WORK TASK 1:
Answer these questions from the Nextcloud comment thread:
(a) What kind of names do the objects in the bucket have, according to the given example?
(b) Where is the metadata stored when an object store is used as primary storage?
(c) What did the writer do after replicating the NextCloud instance with the new config?
WORK TASK 2: Duplicate the part of the Nextcloud comment thread that begins at the words "Happy to see" and stops after the words "primary AFTER installation?".

READING TEXT:
I will appreciate your help perhaps pay to fix this remotely.
Happy to see that you like my guide. Let me know the error you are getting and provide perhaps some screenshot.
I will email you will my contact details.
Hi
Is there a way to make it primary AFTER installation?
not everyone was aware of wasabi prior to installing and using nextcloud
Thanks for your comment! The data storage structure between file and object stores are very different. When an object store is used as primary storage: no names, directory structures, etc are stored in the object-store. In fact, the bucket only contains objects with names like this: urn:oid:100018. The metadata is only stored in the database and the object store only holds the file content by a unique identifier.
Due to these big difference, I replicated my NextCloud instance with the new config, proved the functionality, then moved the files over onto the new install.

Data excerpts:
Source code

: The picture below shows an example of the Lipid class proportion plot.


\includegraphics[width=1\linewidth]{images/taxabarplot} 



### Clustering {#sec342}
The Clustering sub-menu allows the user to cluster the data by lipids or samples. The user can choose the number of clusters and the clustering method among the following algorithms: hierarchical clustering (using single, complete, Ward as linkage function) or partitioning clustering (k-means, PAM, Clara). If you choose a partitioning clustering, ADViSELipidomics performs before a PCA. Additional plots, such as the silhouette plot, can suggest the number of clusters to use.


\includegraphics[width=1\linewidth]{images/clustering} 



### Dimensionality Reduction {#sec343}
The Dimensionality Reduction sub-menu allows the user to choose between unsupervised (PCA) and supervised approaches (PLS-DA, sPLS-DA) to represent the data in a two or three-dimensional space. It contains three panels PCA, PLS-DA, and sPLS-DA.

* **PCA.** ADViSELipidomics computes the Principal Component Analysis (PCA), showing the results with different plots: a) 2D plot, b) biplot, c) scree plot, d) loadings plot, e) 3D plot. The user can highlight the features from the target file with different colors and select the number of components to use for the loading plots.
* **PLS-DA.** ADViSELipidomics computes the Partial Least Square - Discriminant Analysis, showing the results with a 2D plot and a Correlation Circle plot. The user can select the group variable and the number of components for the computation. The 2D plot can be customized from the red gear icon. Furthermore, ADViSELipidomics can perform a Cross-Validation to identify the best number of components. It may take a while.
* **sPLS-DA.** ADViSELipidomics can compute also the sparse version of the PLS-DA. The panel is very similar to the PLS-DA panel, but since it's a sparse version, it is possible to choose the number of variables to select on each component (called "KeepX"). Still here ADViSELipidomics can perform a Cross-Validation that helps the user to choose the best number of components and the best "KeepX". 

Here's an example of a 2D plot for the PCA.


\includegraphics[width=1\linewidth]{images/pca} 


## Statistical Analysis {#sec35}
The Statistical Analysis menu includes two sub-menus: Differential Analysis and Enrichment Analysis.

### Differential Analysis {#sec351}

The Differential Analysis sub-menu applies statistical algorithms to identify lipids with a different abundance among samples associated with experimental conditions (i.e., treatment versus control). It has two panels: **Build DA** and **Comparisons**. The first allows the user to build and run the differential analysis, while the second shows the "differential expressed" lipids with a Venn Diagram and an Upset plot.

YOUR RESPONSE 1:
(a) Names like urn:oid:100018.
(b) Only in the database.
(c) The writer proved the functionality, then moved the files over onto the new install.

YOUR RESPONSE 2:
Happy to see that you like my guide. Let me know the error you are getting and provide perhaps some screenshot.
I will email you will my contact details.
Hi
Is there a way to make it primary AFTER installation?